ようやくお客の出入りが少なくなったころ、突然店のドアが開いた。
やってきたのは日向くんだ。
体格のせいか隠岐さんには弱いけど、参謀の山城くんと同等の力があると聞いたことがある。

「どうかしたのかい?」

練習が終わって直ぐに来たのか軽く息が乱れている。

「あの…!恋人に自分の思いが伝わる花ってありますか?」

どこかで聞いたことのあるような台詞に戸惑いながらも花を探した。

「日向くんは相手にどんな気持ちをもってるの?」
「誰にも負けないくらい愛してます」

ここまではっきり言えるのは凄いことだと思った。

「それだけ大好きな人なんだね」

その言葉にニッコリと笑みを浮かべる日向くんを見れば、相手が何故彼に惹かれたのかが分かった気がした。

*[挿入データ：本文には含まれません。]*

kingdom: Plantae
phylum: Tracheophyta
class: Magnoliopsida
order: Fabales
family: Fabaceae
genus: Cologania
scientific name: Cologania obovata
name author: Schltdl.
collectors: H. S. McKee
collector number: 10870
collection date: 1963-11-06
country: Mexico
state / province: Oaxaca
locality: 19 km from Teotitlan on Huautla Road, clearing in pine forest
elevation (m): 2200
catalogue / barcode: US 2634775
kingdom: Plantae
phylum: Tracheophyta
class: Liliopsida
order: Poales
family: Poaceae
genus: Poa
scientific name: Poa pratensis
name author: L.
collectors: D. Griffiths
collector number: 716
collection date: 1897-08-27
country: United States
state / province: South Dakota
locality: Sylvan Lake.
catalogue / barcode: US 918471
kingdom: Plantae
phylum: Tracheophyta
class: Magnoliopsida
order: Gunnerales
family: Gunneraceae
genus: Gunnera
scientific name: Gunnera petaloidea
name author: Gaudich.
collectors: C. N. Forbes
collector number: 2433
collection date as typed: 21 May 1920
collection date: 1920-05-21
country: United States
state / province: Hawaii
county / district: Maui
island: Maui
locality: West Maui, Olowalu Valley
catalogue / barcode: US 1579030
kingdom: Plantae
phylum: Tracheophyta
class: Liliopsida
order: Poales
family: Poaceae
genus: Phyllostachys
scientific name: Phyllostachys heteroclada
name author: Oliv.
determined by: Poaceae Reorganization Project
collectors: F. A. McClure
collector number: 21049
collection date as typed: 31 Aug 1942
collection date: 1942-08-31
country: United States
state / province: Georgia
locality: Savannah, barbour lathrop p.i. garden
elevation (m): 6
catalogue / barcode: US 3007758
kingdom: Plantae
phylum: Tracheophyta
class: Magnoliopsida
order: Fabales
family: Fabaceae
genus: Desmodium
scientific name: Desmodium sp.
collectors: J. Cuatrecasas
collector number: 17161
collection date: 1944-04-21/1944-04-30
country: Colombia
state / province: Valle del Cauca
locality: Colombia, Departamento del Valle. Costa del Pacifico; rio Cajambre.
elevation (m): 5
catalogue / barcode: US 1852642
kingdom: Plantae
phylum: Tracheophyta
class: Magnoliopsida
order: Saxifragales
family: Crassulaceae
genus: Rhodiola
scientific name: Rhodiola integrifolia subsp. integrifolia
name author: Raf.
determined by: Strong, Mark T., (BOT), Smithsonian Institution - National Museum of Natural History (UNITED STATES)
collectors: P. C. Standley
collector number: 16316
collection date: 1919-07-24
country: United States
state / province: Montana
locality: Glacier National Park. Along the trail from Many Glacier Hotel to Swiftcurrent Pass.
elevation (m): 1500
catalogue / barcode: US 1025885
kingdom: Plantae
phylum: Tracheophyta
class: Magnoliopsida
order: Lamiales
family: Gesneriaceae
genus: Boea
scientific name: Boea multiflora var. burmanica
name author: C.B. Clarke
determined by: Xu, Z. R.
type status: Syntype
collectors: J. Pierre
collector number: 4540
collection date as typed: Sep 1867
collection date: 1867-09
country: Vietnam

「そんな日向くんにはカーネーションをあげよう。花言葉は純粋な愛情だよ」
「トモさんありがとう!あ…!時間ないから直ぐ行かないと」

花を受け取ると直ぐに日向くんは出て行った。
渡されたお金をレジに戻したころにようやく思い出した。

『恋人に自分の思いが伝わる花ってありますか?』

あの言葉はつい日向くんがくる30分前に来た江戸なまりの口調の人が言った台詞だ。

「もしかしたら…まぁ、いいか」

小さく笑うと次、来るかもしれないお客のために店を片付けた。